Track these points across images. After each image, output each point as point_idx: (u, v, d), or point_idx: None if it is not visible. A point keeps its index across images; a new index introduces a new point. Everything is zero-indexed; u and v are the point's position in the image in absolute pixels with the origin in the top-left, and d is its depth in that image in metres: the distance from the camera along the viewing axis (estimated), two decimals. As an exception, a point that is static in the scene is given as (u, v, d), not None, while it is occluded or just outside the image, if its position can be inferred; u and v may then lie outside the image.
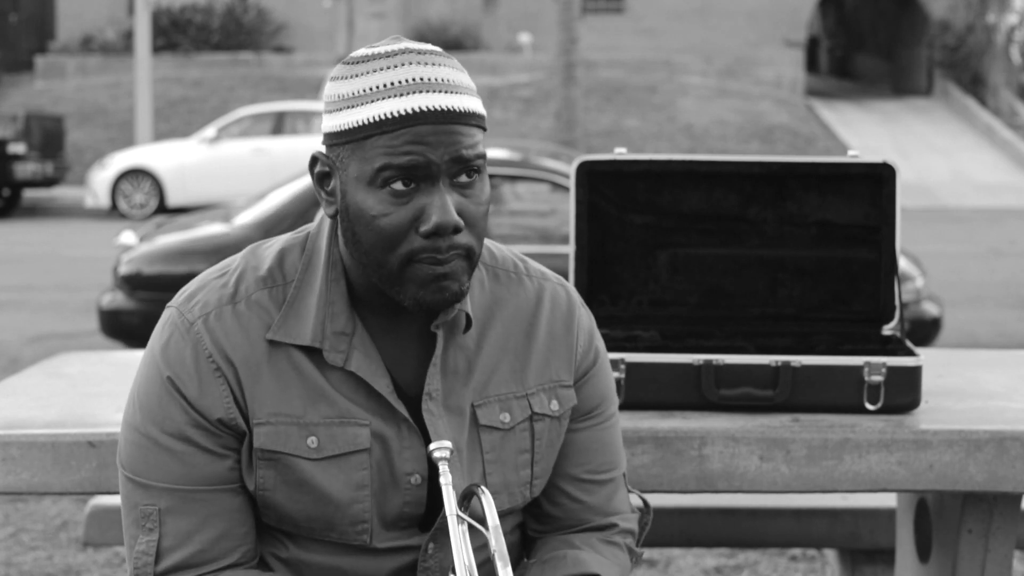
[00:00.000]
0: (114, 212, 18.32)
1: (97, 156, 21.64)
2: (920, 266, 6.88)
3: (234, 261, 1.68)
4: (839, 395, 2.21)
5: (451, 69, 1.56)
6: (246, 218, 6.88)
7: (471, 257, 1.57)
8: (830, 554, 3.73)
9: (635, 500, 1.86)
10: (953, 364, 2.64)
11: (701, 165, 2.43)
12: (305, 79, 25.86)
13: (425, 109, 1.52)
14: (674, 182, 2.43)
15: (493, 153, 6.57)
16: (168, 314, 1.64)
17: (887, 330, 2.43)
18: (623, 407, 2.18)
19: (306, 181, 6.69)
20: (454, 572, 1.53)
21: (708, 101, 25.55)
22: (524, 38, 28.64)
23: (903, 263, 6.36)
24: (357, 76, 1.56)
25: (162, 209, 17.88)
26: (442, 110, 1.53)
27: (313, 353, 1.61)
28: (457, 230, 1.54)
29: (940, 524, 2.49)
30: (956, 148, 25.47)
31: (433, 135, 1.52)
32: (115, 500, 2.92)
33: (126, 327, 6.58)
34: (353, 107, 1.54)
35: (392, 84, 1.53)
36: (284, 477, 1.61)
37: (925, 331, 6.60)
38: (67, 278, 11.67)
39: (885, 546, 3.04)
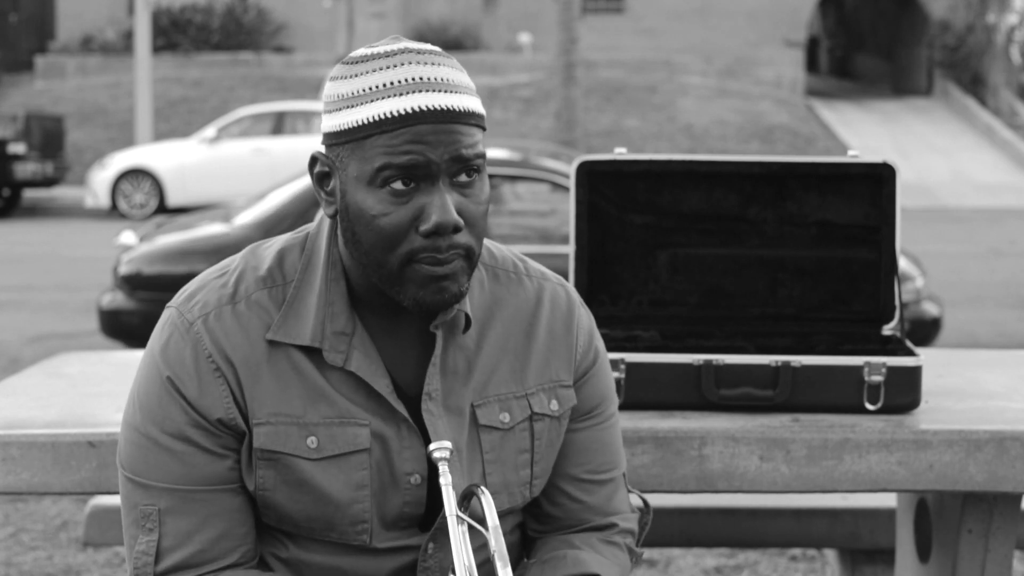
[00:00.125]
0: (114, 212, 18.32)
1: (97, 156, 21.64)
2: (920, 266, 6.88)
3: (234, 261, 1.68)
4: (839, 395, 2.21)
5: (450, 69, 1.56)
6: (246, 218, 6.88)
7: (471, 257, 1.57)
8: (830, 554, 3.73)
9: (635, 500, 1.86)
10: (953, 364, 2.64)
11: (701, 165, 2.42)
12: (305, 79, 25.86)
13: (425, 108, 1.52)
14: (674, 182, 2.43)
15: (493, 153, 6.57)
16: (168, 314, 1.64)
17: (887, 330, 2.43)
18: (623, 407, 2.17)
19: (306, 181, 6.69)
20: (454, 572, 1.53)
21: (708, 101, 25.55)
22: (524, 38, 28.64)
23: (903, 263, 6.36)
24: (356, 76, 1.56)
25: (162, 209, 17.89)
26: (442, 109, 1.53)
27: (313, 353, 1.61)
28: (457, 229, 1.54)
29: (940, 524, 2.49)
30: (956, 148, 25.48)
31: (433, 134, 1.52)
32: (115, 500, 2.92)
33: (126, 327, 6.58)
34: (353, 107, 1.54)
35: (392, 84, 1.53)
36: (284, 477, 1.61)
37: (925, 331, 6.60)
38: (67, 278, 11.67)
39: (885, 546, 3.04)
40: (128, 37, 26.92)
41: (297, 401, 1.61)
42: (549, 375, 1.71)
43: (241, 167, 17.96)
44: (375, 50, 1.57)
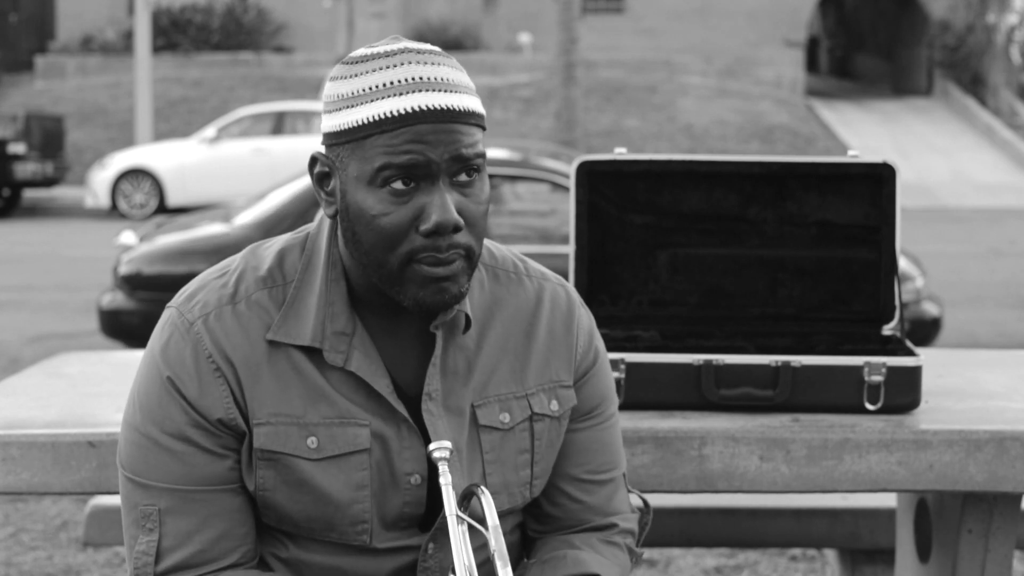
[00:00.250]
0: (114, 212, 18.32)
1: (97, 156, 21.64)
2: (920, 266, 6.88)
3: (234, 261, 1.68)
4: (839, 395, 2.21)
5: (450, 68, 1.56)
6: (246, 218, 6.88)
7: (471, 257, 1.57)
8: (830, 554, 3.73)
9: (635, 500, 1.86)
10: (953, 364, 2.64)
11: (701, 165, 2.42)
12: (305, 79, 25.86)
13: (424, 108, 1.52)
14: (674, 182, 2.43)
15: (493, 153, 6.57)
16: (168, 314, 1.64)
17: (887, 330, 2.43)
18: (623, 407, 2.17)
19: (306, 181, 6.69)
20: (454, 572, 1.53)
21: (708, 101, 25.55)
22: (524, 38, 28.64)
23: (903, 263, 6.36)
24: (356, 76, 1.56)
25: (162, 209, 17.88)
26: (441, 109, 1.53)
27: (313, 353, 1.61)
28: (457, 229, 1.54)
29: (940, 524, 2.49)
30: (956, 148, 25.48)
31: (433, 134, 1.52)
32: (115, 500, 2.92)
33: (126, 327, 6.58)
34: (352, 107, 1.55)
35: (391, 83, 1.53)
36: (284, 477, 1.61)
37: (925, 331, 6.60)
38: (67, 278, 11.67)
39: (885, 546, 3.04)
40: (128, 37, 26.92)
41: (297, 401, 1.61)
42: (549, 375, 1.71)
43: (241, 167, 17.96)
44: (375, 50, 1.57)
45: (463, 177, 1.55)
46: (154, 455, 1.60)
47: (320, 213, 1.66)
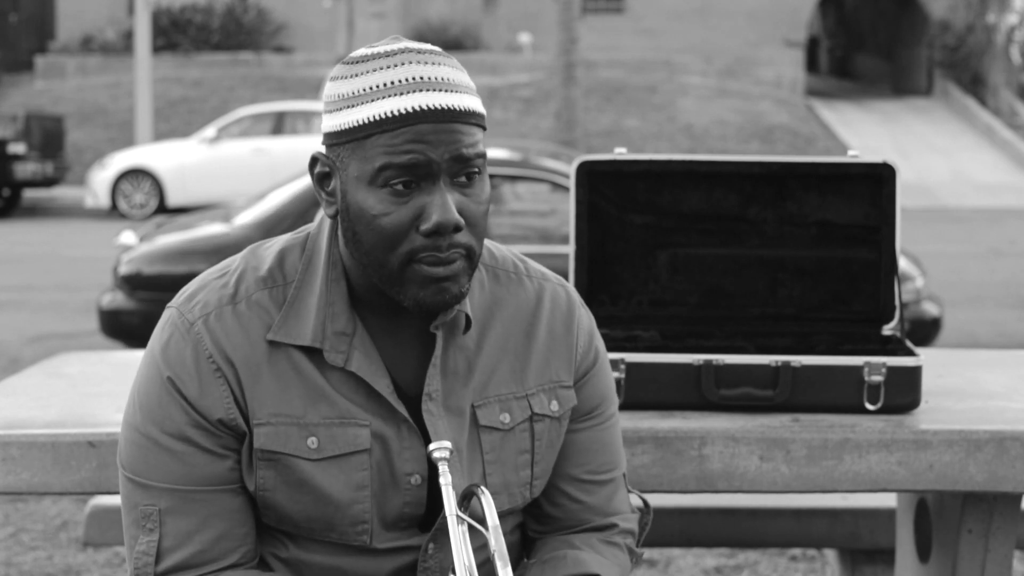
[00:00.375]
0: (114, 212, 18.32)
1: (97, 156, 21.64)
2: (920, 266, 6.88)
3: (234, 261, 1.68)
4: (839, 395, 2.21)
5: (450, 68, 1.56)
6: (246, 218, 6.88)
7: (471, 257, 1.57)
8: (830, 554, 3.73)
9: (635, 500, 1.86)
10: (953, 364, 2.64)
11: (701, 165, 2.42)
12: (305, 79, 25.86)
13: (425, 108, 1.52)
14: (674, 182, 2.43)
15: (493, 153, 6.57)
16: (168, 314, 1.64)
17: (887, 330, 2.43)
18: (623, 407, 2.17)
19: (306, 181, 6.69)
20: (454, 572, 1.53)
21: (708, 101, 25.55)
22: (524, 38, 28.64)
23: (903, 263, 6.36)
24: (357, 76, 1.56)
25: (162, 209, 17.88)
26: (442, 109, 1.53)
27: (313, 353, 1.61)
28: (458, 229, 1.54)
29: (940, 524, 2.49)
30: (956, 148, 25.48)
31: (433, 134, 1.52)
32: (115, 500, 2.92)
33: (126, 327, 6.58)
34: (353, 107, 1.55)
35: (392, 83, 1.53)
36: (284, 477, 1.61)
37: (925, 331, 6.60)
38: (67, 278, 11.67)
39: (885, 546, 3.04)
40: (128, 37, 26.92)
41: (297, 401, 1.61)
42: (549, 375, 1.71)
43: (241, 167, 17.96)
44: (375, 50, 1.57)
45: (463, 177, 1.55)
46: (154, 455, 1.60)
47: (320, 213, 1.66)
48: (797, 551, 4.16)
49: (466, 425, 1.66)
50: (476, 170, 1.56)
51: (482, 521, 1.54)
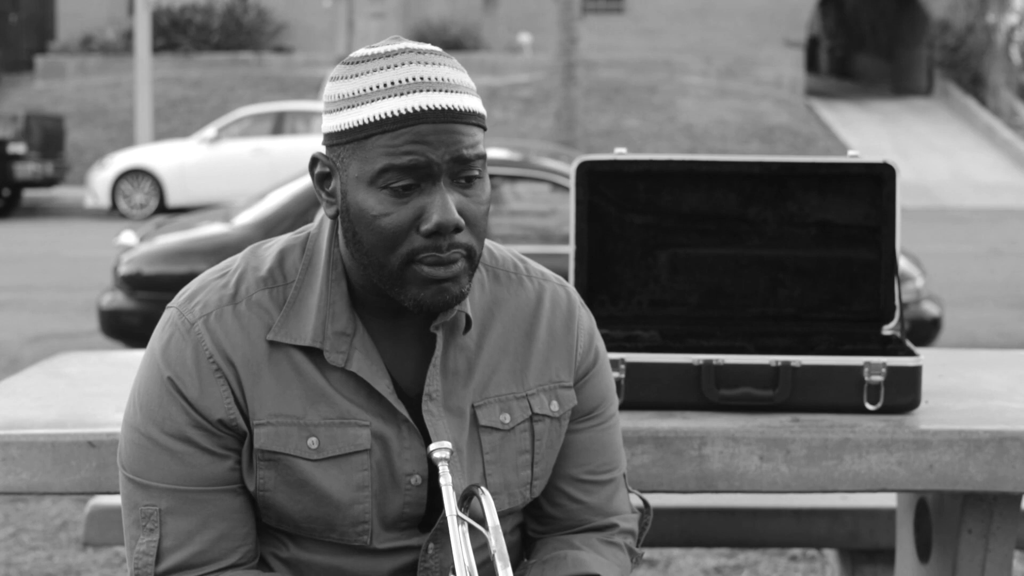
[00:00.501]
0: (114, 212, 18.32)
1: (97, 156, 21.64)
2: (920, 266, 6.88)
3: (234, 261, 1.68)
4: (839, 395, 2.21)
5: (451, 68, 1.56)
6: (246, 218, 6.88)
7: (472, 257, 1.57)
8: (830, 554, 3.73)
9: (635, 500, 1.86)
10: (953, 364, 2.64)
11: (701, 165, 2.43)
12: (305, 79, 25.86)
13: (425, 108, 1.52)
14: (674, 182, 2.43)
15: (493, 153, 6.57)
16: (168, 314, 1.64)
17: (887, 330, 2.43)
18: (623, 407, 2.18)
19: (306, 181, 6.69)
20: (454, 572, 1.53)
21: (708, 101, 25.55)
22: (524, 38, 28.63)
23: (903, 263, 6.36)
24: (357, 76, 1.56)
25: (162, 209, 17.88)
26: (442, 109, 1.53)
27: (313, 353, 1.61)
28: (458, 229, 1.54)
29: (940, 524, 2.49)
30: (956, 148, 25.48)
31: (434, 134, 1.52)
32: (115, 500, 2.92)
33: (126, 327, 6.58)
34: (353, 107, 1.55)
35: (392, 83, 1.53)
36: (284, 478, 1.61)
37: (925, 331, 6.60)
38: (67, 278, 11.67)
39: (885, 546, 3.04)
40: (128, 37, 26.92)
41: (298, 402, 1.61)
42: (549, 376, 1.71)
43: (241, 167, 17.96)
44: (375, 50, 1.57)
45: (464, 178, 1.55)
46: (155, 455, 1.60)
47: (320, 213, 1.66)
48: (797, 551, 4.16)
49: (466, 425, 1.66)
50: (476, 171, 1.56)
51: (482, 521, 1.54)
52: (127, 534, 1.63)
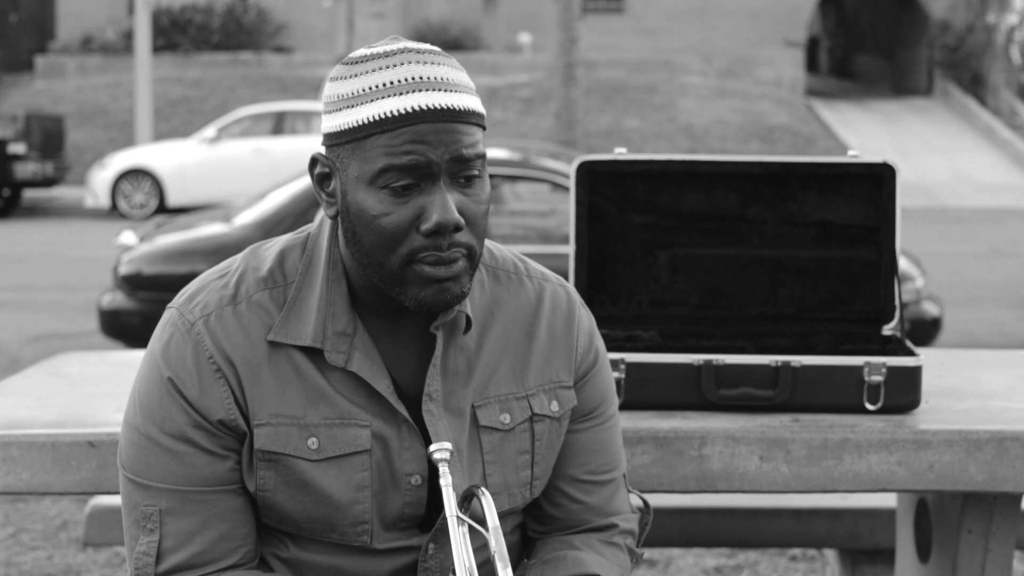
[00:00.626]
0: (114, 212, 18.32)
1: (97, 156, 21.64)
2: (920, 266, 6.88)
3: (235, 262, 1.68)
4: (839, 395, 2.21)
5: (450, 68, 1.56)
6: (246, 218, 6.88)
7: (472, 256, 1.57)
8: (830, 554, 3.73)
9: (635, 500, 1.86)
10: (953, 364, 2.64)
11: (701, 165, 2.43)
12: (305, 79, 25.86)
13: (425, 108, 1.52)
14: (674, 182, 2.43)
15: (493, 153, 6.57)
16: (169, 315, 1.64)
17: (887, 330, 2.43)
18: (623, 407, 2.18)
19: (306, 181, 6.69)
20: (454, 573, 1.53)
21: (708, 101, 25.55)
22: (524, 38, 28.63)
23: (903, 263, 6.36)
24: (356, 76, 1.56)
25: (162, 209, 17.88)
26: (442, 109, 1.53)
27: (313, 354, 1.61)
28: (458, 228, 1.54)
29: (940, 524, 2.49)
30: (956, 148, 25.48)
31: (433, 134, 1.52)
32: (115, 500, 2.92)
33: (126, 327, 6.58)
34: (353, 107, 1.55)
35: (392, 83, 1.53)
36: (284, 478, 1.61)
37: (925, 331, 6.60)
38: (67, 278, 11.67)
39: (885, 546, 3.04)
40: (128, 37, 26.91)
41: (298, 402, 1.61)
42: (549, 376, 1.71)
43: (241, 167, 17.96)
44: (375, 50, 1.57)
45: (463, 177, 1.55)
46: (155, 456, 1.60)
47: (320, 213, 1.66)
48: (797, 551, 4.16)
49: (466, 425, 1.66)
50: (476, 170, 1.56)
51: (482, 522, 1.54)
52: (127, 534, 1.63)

++++++++

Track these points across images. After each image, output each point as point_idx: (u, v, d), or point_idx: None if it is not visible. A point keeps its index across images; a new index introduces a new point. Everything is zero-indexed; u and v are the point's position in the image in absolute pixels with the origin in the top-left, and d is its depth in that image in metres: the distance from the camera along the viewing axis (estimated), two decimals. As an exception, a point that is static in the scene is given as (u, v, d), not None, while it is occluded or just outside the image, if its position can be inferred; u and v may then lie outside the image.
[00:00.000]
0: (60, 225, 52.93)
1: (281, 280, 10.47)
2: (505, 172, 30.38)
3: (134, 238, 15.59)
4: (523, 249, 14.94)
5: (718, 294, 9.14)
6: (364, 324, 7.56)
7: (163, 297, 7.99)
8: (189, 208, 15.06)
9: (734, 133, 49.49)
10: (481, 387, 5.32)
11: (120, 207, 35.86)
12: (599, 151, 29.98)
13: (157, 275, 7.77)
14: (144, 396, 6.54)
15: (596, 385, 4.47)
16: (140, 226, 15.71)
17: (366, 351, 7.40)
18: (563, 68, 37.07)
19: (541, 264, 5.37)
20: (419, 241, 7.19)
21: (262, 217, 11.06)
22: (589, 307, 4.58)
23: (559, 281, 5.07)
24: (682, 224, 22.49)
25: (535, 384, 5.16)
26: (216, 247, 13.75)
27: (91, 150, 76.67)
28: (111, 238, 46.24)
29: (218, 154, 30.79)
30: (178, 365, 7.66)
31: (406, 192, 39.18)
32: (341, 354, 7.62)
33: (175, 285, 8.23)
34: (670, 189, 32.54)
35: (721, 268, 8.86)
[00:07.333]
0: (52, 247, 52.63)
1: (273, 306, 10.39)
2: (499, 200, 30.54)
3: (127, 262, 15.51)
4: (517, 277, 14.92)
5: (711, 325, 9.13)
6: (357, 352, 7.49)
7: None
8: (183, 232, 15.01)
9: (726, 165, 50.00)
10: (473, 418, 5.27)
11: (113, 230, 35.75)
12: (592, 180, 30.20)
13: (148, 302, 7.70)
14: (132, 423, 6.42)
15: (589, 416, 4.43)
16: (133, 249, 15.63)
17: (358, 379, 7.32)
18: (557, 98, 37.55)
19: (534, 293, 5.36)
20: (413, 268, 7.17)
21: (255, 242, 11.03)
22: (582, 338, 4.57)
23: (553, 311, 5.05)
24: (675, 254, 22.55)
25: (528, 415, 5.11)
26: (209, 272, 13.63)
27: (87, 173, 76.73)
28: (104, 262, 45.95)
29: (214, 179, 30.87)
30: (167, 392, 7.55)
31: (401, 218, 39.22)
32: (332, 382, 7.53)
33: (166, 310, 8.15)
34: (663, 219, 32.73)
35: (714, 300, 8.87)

++++++++

## WHAT TO WORK ON
Print again the lines of the entries above that fall between the line holding "22: (589, 307, 4.58)" and the line holding "34: (670, 189, 32.54)", inclusive, exactly as they stand.

## ANSWER BELOW
22: (589, 307, 4.58)
23: (559, 281, 5.07)
24: (682, 224, 22.49)
25: (535, 384, 5.16)
26: (216, 247, 13.75)
27: (91, 150, 76.67)
28: (111, 238, 46.24)
29: (218, 154, 30.79)
30: (178, 365, 7.66)
31: (406, 192, 39.18)
32: (341, 354, 7.62)
33: (175, 285, 8.23)
34: (670, 189, 32.54)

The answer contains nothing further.